Review of bushfire survival planning tools: BRN is producing a tool for community members to make Bushfire Survival Plans online, and I assisted by reviewing the content and language.
Introduction to TFS State Operations: I was given an introduction to TFS state operations, including response procedures, fire fighting aircraft, public and media information publishing, and role responsibilities by the Senior Station Officer, Phil Smith.
Introduction to Community Protection Planning: Chris Collins gave me an introduction to the different kinds of mapping TFS use in public safety, including community protection plans for the public, and response plans with important local information for brigades to use in responding to an incident.
Reflecting on all these activities, three overarching observations come to mind. First, I was struck by the scale and diversity of what goes on within the organisation and all the specific details required to make things happen, from the fit-for-purpose tools on the fire trucks on a small scale, to the multi-faceted roles within individual teams and departments, to the broader scale of the overall functions the agency performs. Second, I was impressed by the positive attitude to work and the productivity of all the people I met, but particularly the BRN team, especially in the face of various challenges. For example, while the debrief workshop around community liaison following an extended fire campaign did aim to highlight challenges in the work each team member experienced through having to perform many tasks in high-stress situations outside their usual roles, these challenges were dealt with as opportunities for improvement. By the end of the session there was an extensive list of practical suggestions the team will begin to action to enable them to perform better in their roles going forward. And third, I saw very clear examples of some of the complexities in the organisation that must be navigated for effective delivery of emergency management initiatives. In particular, I observed differences between some of the community-focused engagement works and the more traditional top-down structure of the broader organisation. Community engagement is a relatively new approach to emergency management in Australia, and it appeared to me reconciling how this approach fits within the legacy of emergency response service delivery in organisations is still a developing area, as opposed to being functionally developed.
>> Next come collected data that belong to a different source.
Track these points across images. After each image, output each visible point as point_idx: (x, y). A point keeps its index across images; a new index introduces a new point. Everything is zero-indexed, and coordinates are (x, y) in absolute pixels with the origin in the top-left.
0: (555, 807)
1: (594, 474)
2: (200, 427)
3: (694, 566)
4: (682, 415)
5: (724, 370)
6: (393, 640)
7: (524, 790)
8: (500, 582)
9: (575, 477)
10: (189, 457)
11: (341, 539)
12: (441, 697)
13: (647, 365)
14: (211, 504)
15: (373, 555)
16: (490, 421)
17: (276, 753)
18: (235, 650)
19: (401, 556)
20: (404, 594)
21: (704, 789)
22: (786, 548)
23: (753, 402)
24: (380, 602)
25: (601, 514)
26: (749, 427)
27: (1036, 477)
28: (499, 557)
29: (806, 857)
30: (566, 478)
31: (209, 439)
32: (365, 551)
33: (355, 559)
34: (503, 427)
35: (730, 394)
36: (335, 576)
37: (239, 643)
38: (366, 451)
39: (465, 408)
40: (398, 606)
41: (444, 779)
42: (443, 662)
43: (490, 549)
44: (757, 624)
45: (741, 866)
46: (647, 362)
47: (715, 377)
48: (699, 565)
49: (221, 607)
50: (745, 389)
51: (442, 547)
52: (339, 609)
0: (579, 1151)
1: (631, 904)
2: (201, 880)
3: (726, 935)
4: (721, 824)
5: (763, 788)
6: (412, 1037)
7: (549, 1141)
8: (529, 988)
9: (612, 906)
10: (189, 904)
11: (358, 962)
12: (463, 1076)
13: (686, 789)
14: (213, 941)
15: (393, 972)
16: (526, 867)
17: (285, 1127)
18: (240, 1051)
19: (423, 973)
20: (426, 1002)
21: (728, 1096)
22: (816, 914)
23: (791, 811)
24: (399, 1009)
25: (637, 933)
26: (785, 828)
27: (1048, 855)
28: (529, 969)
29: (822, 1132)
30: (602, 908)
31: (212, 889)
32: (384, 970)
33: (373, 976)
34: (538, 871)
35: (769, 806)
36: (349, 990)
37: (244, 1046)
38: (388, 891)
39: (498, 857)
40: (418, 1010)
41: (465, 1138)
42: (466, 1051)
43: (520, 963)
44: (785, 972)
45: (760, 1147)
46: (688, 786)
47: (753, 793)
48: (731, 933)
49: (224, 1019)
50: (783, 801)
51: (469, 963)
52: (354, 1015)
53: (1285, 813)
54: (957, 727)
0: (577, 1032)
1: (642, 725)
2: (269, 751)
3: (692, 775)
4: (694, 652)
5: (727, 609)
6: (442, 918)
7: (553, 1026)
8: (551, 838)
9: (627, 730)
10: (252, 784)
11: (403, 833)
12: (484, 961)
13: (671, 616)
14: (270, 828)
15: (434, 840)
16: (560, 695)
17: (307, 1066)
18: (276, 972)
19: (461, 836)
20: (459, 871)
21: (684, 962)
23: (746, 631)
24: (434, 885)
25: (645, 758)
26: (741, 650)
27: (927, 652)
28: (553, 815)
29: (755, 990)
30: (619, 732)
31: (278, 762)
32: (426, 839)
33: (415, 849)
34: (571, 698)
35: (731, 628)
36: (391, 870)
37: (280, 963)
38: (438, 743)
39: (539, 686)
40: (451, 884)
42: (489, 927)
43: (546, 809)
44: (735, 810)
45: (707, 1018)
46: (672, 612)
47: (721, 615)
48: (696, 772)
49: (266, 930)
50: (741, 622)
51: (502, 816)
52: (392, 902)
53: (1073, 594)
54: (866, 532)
This may present challenges when working with community groups and is perhaps an area for improvement going forward.
Overall the student placement was an immensely enriching and valuable experience. It proved a useful opportunity to increase my networking within the professional sector, impart some of my knowledge, gain insight into the fire service and broader field of emergency management, learn about the high variety of important tasks and responsibilities, and to appreciate the organisational structure and challenges emergency management professionals have to work with. This has important implications for the potential utilisation of my research findings in the sector, and is something I will continue to consider as my research progresses.
I feel grateful for this opportunity and the continued support of TFS and BNHCRC of my research and my personal and professional development. I feel grateful for the generous people I have had the privilege of meeting and working with and who have had nothing less than confidence in me. I feel grateful for all the experiences I’ve had in my PhD so far, especially those with the BRN such as this placement, as they have shaped my work to be something more meaningful, and shaped me to be a more robust researcher who is more skilled and more knowledgeable with a better understanding and appreciation of the professional and societal context in which my research sits. I’ve learnt a lot through my engagement with TFS and the emergency management sector, and I encourage other students and agencies to undertake placements, as it was a truly rewarding experience.
Thanks to Peter Middleton and the BRN team, Suzette Harrison, David Cleaver, and Lesley King, and the Tasmania Fire Service for hosting me, and Peter Middleton, Eleanor Bruce and the BNHCRC for making the placement happen.